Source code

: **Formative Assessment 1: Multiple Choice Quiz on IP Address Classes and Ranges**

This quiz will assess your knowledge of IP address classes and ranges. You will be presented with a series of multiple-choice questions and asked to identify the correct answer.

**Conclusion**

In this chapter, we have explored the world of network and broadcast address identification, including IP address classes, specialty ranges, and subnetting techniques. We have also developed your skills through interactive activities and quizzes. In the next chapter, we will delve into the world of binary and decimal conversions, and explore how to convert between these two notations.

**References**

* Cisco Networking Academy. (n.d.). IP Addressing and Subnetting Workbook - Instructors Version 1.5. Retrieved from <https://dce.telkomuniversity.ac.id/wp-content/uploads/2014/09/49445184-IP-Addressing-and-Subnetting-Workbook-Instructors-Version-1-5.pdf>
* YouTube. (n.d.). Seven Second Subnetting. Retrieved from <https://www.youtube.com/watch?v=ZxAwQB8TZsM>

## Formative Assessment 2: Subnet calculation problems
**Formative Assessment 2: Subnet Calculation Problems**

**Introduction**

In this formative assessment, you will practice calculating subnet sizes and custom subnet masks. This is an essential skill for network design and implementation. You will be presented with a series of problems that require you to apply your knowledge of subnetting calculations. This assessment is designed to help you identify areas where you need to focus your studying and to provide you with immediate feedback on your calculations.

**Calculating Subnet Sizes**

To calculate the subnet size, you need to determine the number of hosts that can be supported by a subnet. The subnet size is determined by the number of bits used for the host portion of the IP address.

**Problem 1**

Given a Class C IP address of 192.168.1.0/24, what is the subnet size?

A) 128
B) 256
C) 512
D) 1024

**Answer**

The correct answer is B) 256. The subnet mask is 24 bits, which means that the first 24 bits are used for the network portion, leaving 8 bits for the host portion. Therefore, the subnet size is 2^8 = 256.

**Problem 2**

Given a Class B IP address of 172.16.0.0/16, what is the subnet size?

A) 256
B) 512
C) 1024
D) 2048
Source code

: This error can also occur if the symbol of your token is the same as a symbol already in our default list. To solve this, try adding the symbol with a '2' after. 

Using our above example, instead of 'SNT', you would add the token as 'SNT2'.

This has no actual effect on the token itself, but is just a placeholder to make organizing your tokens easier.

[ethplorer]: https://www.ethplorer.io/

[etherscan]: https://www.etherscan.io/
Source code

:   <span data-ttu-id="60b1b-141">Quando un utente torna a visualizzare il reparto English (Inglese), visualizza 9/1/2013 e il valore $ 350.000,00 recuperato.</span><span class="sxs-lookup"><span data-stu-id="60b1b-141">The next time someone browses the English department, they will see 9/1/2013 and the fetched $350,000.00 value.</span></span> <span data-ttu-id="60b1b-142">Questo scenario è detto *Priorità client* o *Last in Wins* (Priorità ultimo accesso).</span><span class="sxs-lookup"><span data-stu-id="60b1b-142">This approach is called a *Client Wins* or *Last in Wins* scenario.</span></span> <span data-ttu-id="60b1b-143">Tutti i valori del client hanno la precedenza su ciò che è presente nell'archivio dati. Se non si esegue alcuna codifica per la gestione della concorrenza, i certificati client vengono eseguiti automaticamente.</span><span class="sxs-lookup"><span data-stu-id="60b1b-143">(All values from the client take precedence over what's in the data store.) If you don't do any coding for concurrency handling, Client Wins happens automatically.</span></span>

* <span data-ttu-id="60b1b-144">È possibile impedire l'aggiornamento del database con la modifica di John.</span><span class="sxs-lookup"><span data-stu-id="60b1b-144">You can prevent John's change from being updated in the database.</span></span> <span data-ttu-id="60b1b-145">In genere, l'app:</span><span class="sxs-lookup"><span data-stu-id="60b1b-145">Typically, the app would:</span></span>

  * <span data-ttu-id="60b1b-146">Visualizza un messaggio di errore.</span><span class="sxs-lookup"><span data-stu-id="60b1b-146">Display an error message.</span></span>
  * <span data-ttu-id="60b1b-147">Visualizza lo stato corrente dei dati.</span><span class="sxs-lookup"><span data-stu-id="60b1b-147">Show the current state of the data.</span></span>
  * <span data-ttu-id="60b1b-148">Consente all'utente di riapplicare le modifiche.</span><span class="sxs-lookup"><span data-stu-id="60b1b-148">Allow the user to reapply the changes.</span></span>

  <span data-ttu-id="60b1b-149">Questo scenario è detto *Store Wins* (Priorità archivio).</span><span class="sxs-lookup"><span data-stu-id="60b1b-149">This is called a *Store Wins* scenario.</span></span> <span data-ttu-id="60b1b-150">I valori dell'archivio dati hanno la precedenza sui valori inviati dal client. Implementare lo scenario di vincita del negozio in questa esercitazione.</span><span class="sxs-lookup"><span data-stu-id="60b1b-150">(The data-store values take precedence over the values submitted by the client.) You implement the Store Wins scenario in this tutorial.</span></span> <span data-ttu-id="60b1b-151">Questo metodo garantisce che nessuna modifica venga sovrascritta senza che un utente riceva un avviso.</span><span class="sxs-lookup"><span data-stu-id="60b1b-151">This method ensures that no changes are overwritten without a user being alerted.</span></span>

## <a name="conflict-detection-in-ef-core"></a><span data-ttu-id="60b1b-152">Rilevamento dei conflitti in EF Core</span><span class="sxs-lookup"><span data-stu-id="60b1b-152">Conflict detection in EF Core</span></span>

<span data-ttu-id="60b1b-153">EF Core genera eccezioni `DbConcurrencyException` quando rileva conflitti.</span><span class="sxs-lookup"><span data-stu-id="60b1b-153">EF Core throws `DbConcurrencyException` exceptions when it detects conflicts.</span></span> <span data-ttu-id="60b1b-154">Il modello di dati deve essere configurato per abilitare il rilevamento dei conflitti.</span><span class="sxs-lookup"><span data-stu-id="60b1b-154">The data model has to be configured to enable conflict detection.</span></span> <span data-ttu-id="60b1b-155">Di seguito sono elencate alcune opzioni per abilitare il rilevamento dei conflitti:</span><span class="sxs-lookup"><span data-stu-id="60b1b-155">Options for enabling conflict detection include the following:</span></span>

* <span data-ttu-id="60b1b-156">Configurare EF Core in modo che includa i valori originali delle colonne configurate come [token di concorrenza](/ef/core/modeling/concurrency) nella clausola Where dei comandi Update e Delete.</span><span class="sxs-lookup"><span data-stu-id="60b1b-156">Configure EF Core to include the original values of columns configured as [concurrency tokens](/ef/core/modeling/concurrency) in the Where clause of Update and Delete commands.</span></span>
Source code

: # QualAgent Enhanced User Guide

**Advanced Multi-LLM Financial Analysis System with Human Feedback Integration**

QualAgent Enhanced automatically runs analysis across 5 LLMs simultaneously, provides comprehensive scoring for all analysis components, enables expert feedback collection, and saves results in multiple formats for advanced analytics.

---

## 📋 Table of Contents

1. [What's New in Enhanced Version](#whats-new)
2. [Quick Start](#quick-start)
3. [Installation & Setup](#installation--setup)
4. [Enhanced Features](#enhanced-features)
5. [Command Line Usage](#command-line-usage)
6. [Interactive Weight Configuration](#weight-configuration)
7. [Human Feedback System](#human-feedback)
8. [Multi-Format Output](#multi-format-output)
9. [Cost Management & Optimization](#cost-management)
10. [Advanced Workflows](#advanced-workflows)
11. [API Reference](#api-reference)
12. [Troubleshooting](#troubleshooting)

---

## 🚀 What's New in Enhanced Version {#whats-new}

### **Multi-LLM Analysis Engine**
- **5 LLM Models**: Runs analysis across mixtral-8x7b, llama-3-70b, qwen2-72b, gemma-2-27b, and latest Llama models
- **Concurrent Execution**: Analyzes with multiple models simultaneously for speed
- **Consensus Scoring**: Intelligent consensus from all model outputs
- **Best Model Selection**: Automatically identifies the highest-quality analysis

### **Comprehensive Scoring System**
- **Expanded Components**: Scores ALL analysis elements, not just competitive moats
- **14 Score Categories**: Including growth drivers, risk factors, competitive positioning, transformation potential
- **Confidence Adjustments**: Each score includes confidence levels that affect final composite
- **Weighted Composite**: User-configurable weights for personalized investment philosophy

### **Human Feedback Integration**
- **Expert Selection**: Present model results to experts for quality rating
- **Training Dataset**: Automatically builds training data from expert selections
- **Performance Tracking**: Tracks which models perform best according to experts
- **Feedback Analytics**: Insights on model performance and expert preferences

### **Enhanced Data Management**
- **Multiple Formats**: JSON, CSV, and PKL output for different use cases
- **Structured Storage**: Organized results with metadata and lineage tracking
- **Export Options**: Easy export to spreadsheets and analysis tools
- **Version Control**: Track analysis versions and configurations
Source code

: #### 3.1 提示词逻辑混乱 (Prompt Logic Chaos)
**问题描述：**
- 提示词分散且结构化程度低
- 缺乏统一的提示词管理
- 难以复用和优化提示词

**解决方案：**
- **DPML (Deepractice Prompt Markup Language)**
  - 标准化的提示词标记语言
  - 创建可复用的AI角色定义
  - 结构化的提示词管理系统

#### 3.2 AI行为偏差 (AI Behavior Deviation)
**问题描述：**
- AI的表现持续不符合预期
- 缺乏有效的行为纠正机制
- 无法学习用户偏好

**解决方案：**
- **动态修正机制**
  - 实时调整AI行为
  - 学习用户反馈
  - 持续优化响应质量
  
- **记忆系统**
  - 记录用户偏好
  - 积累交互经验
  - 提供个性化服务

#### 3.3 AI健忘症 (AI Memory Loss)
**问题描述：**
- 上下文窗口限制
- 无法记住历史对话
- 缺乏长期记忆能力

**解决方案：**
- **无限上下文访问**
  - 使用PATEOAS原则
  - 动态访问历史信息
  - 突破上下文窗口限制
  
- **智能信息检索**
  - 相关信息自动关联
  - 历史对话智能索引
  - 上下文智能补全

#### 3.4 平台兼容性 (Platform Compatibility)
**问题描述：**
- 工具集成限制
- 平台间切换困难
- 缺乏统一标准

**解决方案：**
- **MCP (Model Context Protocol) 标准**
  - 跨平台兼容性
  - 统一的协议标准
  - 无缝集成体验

REQUIRED WORK » Find the word "Given" in the entries above, then copy each line that holds it.

EXPECTED ANSWER »
Given a Class C IP address of 192.168.1.0/24, what is the subnet size?
Given a Class B IP address of 172.16.0.0/16, what is the subnet size?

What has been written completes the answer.